Each entry, as given, must be output unchanged.

Bounding box coordinates
***

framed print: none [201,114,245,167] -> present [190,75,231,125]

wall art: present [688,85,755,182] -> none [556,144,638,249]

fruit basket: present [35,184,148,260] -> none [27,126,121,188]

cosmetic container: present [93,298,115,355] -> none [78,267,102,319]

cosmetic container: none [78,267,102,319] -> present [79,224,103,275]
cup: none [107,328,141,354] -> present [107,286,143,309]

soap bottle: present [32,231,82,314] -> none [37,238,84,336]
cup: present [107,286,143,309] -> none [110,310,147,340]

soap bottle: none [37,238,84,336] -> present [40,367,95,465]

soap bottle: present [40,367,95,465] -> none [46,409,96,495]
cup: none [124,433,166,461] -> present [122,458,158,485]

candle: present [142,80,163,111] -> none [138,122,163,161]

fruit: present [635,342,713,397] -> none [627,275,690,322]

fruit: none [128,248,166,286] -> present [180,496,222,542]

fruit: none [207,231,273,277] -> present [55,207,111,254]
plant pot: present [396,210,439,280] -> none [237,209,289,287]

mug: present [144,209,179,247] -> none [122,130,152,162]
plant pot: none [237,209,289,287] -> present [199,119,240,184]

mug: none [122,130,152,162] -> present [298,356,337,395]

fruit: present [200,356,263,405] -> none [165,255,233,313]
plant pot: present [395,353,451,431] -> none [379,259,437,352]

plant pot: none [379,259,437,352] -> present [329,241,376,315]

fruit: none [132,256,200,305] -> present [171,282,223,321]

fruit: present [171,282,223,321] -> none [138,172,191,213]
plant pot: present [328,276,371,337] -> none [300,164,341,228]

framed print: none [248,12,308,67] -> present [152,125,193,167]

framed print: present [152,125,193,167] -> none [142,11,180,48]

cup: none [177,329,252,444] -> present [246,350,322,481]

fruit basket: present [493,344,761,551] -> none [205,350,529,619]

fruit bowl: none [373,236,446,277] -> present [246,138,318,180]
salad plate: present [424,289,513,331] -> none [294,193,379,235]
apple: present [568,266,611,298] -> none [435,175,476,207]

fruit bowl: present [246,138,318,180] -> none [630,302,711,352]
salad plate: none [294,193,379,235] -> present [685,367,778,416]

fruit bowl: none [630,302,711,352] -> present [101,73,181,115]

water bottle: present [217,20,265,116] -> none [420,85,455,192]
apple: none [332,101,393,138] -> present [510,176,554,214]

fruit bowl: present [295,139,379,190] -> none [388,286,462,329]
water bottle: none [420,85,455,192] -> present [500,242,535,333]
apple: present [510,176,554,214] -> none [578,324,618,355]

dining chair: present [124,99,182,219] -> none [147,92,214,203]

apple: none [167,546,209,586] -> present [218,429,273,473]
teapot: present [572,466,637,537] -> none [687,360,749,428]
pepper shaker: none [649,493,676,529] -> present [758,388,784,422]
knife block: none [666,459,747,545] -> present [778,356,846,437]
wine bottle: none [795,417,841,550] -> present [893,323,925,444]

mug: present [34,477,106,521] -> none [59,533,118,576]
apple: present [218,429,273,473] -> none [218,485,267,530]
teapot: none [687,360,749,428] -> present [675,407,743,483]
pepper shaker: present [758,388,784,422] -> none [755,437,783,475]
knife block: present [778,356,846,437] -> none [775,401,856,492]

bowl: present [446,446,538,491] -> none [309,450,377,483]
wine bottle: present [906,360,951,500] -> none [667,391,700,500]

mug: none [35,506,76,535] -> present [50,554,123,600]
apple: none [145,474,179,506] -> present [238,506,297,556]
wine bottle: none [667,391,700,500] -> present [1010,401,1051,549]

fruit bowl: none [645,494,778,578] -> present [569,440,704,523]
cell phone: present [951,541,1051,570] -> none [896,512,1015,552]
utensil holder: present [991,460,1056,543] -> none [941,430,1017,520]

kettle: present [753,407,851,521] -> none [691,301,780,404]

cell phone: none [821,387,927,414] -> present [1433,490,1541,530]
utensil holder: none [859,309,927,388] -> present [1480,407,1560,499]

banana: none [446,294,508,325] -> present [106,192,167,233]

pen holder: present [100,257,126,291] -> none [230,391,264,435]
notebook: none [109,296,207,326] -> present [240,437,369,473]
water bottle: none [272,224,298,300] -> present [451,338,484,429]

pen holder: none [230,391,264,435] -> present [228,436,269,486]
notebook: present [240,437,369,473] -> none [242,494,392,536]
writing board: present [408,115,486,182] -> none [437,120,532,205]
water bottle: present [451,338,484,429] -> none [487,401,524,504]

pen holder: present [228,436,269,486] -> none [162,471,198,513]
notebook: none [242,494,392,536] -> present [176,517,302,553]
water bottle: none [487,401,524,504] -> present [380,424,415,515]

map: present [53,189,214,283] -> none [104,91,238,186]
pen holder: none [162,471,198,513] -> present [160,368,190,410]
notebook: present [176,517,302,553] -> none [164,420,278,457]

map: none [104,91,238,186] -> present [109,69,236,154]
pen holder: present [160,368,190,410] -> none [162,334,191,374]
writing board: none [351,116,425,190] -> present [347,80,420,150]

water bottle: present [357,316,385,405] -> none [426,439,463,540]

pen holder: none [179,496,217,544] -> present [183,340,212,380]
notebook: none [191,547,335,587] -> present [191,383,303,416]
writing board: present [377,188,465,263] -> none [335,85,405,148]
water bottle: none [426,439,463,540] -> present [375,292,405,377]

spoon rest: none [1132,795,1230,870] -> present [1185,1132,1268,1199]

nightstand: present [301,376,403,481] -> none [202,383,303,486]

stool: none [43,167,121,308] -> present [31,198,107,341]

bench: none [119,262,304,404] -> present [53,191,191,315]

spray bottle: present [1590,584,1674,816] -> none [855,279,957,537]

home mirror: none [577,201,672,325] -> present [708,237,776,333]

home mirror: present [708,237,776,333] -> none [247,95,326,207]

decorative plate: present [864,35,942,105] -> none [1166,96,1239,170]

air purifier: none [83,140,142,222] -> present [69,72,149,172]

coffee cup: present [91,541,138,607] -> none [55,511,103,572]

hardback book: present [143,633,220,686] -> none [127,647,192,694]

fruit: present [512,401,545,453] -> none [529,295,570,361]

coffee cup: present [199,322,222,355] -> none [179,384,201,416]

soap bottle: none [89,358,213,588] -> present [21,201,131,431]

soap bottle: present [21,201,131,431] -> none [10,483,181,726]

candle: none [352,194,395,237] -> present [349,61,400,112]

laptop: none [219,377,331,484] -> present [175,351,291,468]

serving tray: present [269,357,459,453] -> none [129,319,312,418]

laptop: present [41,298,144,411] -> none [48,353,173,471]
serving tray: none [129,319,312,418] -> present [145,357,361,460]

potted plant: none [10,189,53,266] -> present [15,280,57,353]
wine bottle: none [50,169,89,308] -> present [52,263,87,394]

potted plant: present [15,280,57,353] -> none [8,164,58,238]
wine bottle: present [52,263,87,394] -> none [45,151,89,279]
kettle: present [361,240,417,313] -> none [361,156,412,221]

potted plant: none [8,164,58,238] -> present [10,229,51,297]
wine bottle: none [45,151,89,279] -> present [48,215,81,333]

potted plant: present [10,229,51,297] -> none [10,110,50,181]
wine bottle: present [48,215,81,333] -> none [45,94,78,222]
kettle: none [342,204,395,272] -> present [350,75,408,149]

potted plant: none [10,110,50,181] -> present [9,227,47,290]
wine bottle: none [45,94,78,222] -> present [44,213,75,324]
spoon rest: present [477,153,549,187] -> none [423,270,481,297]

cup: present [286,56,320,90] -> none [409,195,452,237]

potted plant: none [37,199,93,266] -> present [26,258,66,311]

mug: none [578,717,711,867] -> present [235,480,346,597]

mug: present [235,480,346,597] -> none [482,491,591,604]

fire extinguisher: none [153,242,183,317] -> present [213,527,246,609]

***

* **Solution**:
framed print: none [201,114,245,167] -> present [190,75,231,125]

wall art: present [688,85,755,182] -> none [556,144,638,249]

fruit basket: present [35,184,148,260] -> none [27,126,121,188]

cosmetic container: present [93,298,115,355] -> none [78,267,102,319]

cosmetic container: none [78,267,102,319] -> present [79,224,103,275]
cup: none [107,328,141,354] -> present [107,286,143,309]

soap bottle: present [32,231,82,314] -> none [37,238,84,336]
cup: present [107,286,143,309] -> none [110,310,147,340]

soap bottle: none [37,238,84,336] -> present [40,367,95,465]

soap bottle: present [40,367,95,465] -> none [46,409,96,495]
cup: none [124,433,166,461] -> present [122,458,158,485]

candle: present [142,80,163,111] -> none [138,122,163,161]

fruit: present [635,342,713,397] -> none [627,275,690,322]

fruit: none [128,248,166,286] -> present [180,496,222,542]

fruit: none [207,231,273,277] -> present [55,207,111,254]
plant pot: present [396,210,439,280] -> none [237,209,289,287]

mug: present [144,209,179,247] -> none [122,130,152,162]
plant pot: none [237,209,289,287] -> present [199,119,240,184]

mug: none [122,130,152,162] -> present [298,356,337,395]

fruit: present [200,356,263,405] -> none [165,255,233,313]
plant pot: present [395,353,451,431] -> none [379,259,437,352]

plant pot: none [379,259,437,352] -> present [329,241,376,315]

fruit: none [132,256,200,305] -> present [171,282,223,321]

fruit: present [171,282,223,321] -> none [138,172,191,213]
plant pot: present [328,276,371,337] -> none [300,164,341,228]

framed print: none [248,12,308,67] -> present [152,125,193,167]

framed print: present [152,125,193,167] -> none [142,11,180,48]

cup: none [177,329,252,444] -> present [246,350,322,481]

fruit basket: present [493,344,761,551] -> none [205,350,529,619]

fruit bowl: none [373,236,446,277] -> present [246,138,318,180]
salad plate: present [424,289,513,331] -> none [294,193,379,235]
apple: present [568,266,611,298] -> none [435,175,476,207]

fruit bowl: present [246,138,318,180] -> none [630,302,711,352]
salad plate: none [294,193,379,235] -> present [685,367,778,416]

fruit bowl: none [630,302,711,352] -> present [101,73,181,115]

water bottle: present [217,20,265,116] -> none [420,85,455,192]
apple: none [332,101,393,138] -> present [510,176,554,214]

fruit bowl: present [295,139,379,190] -> none [388,286,462,329]
water bottle: none [420,85,455,192] -> present [500,242,535,333]
apple: present [510,176,554,214] -> none [578,324,618,355]

dining chair: present [124,99,182,219] -> none [147,92,214,203]

apple: none [167,546,209,586] -> present [218,429,273,473]
teapot: present [572,466,637,537] -> none [687,360,749,428]
pepper shaker: none [649,493,676,529] -> present [758,388,784,422]
knife block: none [666,459,747,545] -> present [778,356,846,437]
wine bottle: none [795,417,841,550] -> present [893,323,925,444]

mug: present [34,477,106,521] -> none [59,533,118,576]
apple: present [218,429,273,473] -> none [218,485,267,530]
teapot: none [687,360,749,428] -> present [675,407,743,483]
pepper shaker: present [758,388,784,422] -> none [755,437,783,475]
knife block: present [778,356,846,437] -> none [775,401,856,492]

bowl: present [446,446,538,491] -> none [309,450,377,483]
wine bottle: present [906,360,951,500] -> none [667,391,700,500]

mug: none [35,506,76,535] -> present [50,554,123,600]
apple: none [145,474,179,506] -> present [238,506,297,556]
wine bottle: none [667,391,700,500] -> present [1010,401,1051,549]

fruit bowl: none [645,494,778,578] -> present [569,440,704,523]
cell phone: present [951,541,1051,570] -> none [896,512,1015,552]
utensil holder: present [991,460,1056,543] -> none [941,430,1017,520]

kettle: present [753,407,851,521] -> none [691,301,780,404]

cell phone: none [821,387,927,414] -> present [1433,490,1541,530]
utensil holder: none [859,309,927,388] -> present [1480,407,1560,499]

banana: none [446,294,508,325] -> present [106,192,167,233]

pen holder: present [100,257,126,291] -> none [230,391,264,435]
notebook: none [109,296,207,326] -> present [240,437,369,473]
water bottle: none [272,224,298,300] -> present [451,338,484,429]

pen holder: none [230,391,264,435] -> present [228,436,269,486]
notebook: present [240,437,369,473] -> none [242,494,392,536]
writing board: present [408,115,486,182] -> none [437,120,532,205]
water bottle: present [451,338,484,429] -> none [487,401,524,504]

pen holder: present [228,436,269,486] -> none [162,471,198,513]
notebook: none [242,494,392,536] -> present [176,517,302,553]
water bottle: none [487,401,524,504] -> present [380,424,415,515]

map: present [53,189,214,283] -> none [104,91,238,186]
pen holder: none [162,471,198,513] -> present [160,368,190,410]
notebook: present [176,517,302,553] -> none [164,420,278,457]

map: none [104,91,238,186] -> present [109,69,236,154]
pen holder: present [160,368,190,410] -> none [162,334,191,374]
writing board: none [351,116,425,190] -> present [347,80,420,150]

water bottle: present [357,316,385,405] -> none [426,439,463,540]

pen holder: none [179,496,217,544] -> present [183,340,212,380]
notebook: none [191,547,335,587] -> present [191,383,303,416]
writing board: present [377,188,465,263] -> none [335,85,405,148]
water bottle: none [426,439,463,540] -> present [375,292,405,377]

spoon rest: none [1132,795,1230,870] -> present [1185,1132,1268,1199]

nightstand: present [301,376,403,481] -> none [202,383,303,486]

stool: none [43,167,121,308] -> present [31,198,107,341]

bench: none [119,262,304,404] -> present [53,191,191,315]

spray bottle: present [1590,584,1674,816] -> none [855,279,957,537]

home mirror: none [577,201,672,325] -> present [708,237,776,333]

home mirror: present [708,237,776,333] -> none [247,95,326,207]

decorative plate: present [864,35,942,105] -> none [1166,96,1239,170]

air purifier: none [83,140,142,222] -> present [69,72,149,172]

coffee cup: present [91,541,138,607] -> none [55,511,103,572]

hardback book: present [143,633,220,686] -> none [127,647,192,694]

fruit: present [512,401,545,453] -> none [529,295,570,361]

coffee cup: present [199,322,222,355] -> none [179,384,201,416]

soap bottle: none [89,358,213,588] -> present [21,201,131,431]

soap bottle: present [21,201,131,431] -> none [10,483,181,726]

candle: none [352,194,395,237] -> present [349,61,400,112]

laptop: none [219,377,331,484] -> present [175,351,291,468]

serving tray: present [269,357,459,453] -> none [129,319,312,418]

laptop: present [41,298,144,411] -> none [48,353,173,471]
serving tray: none [129,319,312,418] -> present [145,357,361,460]

potted plant: none [10,189,53,266] -> present [15,280,57,353]
wine bottle: none [50,169,89,308] -> present [52,263,87,394]

potted plant: present [15,280,57,353] -> none [8,164,58,238]
wine bottle: present [52,263,87,394] -> none [45,151,89,279]
kettle: present [361,240,417,313] -> none [361,156,412,221]

potted plant: none [8,164,58,238] -> present [10,229,51,297]
wine bottle: none [45,151,89,279] -> present [48,215,81,333]

potted plant: present [10,229,51,297] -> none [10,110,50,181]
wine bottle: present [48,215,81,333] -> none [45,94,78,222]
kettle: none [342,204,395,272] -> present [350,75,408,149]

potted plant: none [10,110,50,181] -> present [9,227,47,290]
wine bottle: none [45,94,78,222] -> present [44,213,75,324]
spoon rest: present [477,153,549,187] -> none [423,270,481,297]

cup: present [286,56,320,90] -> none [409,195,452,237]

potted plant: none [37,199,93,266] -> present [26,258,66,311]

mug: none [578,717,711,867] -> present [235,480,346,597]

mug: present [235,480,346,597] -> none [482,491,591,604]

fire extinguisher: none [153,242,183,317] -> present [213,527,246,609]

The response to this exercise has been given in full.